Orthosis Noncompliance After the Ponseti Method for the Treatment of Idiopathic Clubfeet: A Relevant Problem that Needs Reevaluation

SLR - April 2012 - Jennifer Gerres

Reference: Ramirez N, Flynn JM, et al. J Pediatr Orthop 31:6, 710-15, 2011.

Scientific Literature Review

Reviewed by: Jennifer Gerres, DPM
Residency Program: Cleveland Clinic/Kaiser-Permanente

Podiatric Relevance: 
Idiopathic clubfoot is a common congenital defect encountered among the pediatric population, and the Ponseti Method of gentle manipulation through serial casting and possible Achilles tenotomy, is a conservative means to obtain correction. The technique also requires maintenance of correction through the use of bracing until four years of age. While this provides excellent immediate correction, long-term studies demonstrate a high recurrence rate in regard to the post-treatment brace protocol. The examiners sought to explore this area of post-treatment failure by assessing brace compliance during the Ponseti casting technique: therefore, to evaluate if the root of poor compliance was the complexity of orthotic use, or socioeconomic and education factors.

Methods: 
Fifty-three patients with 73 affected feet were treated using the Ponseti technique. The mean age at presentation was one month with the mean time of manipulative casting of six weeks. 38 (72 percent) patients required Achilles tenotomy. Once serial casting was completed, use of the Dennis Brown Bar full time for three months and then during the night until age 4 was encouraged. Parents were educated on the technique and the post-treatment protocol by the treating physicians and provided a handbook. Brace compliance was self-reported by the families. The average follow up was 48 months.

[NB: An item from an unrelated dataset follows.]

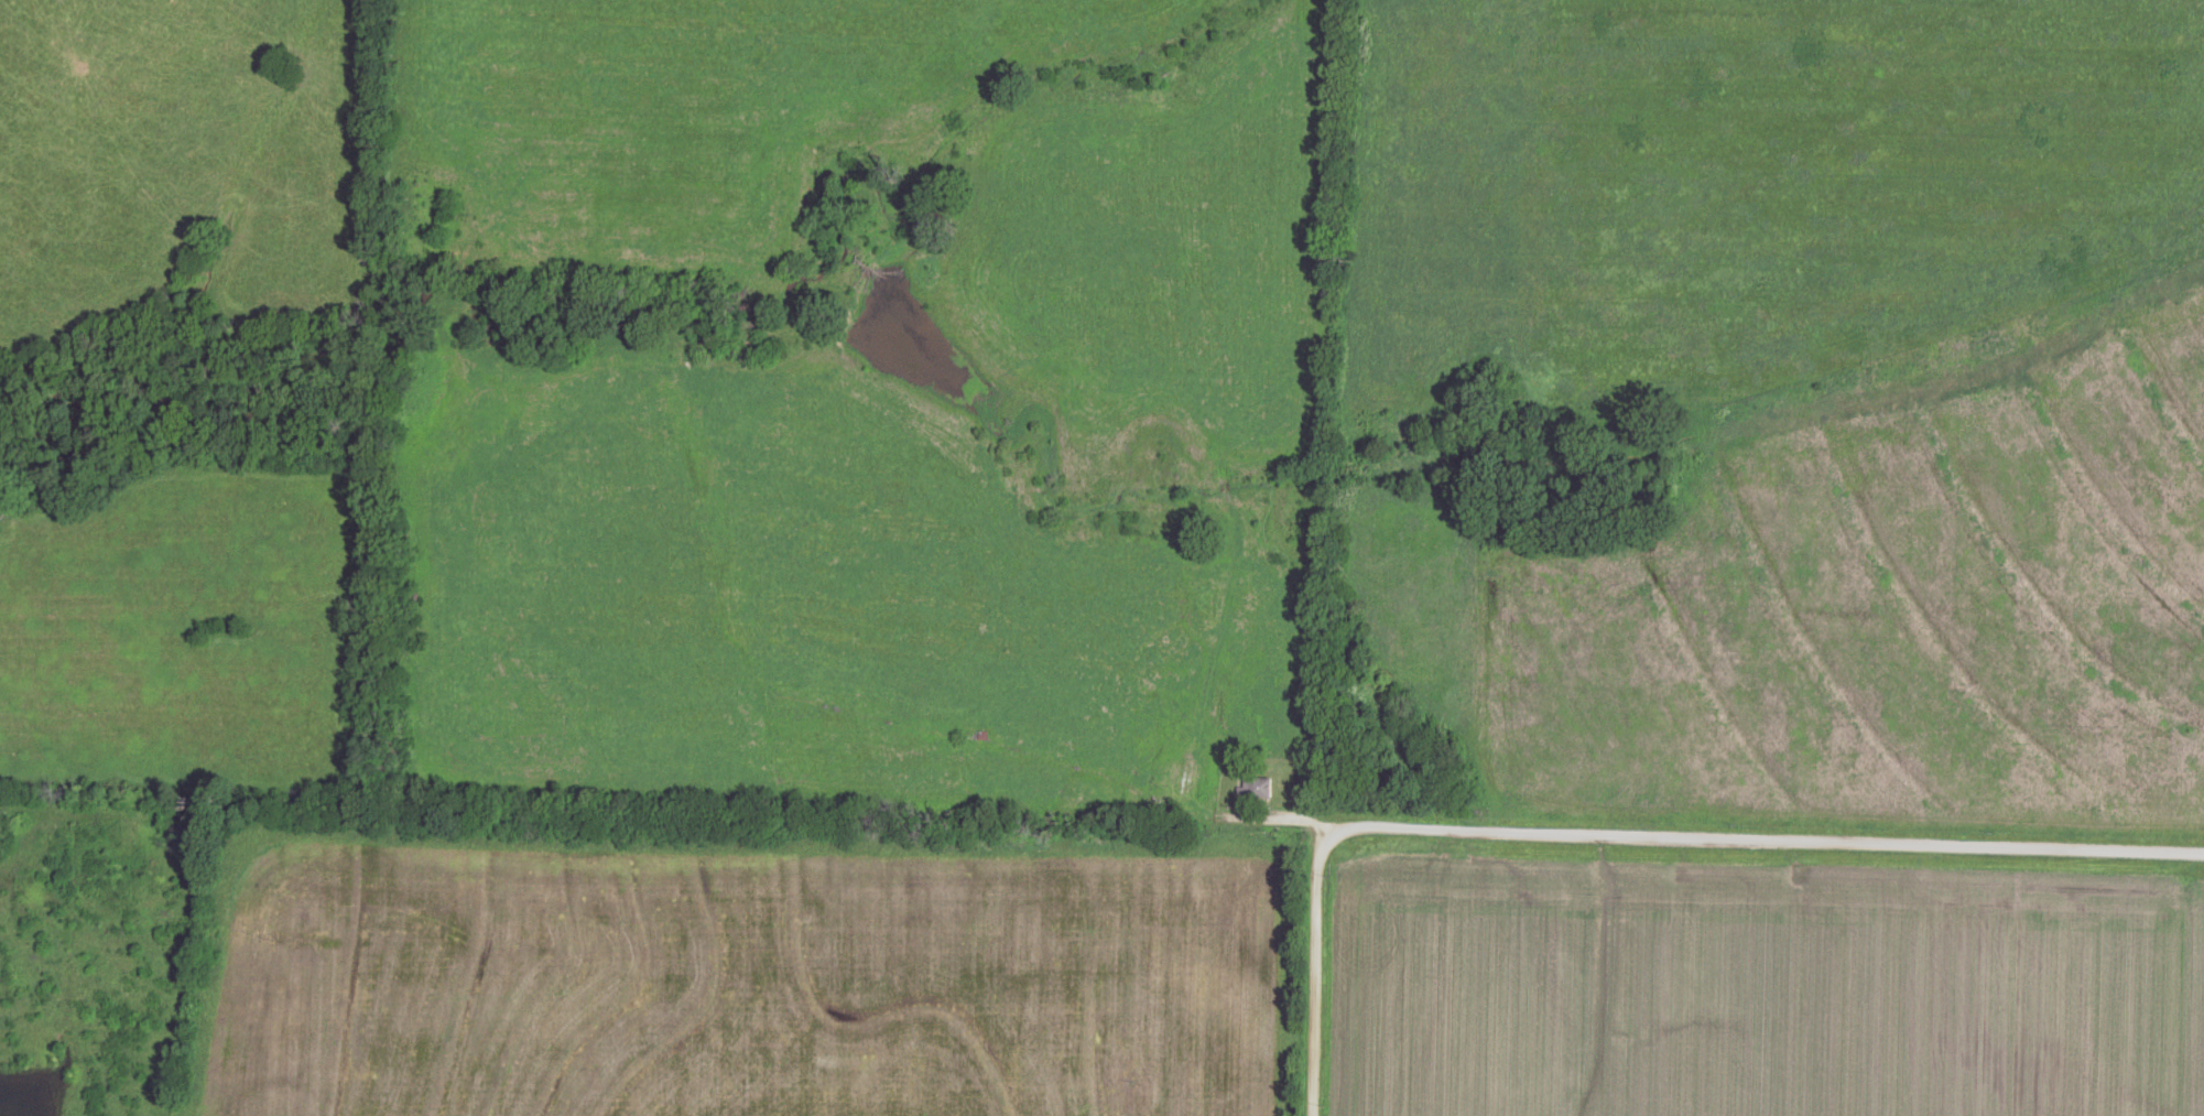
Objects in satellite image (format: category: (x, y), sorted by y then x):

The evaluators defined recurrence as the increase in the Dimeglio-Bensahel score, which required repeat casting. Sex, age, affected limb, severity, family education, income, insurance, and brace compliance were evaluated in regards to recurrence using unadjusted odds ratio with a 95 percent confidence interval and P values. Furthermore, these same factors were evaluated using the unadjusted odds ratio and P values to predict factors that influence noncompliance.

Results: 
16 of 53 patients (24 of 73 feet) demonstrated recurrence. 25 of 53 patients were noncompliant with post-treatment bracing, and of those, 13 of the 25 showed recurrence. Noncompliance in post-treatment bracing was significant for recurrence risk (odds ratio=0.1111, P=0.026). No correlation among patient demographic data, parent education level, or socioeconomic factors and noncompliance were observed. Furthermore, correlation with recurrence risk was not significant when sex, age, affected limb, severity, family education, income, and insurance were examined.

Conclusions: 
Post-treatment bracing is important in the Ponseti Method to avoid recurrence. In this study, no correlation exists between socioeconomic and educational factors and noncompliance.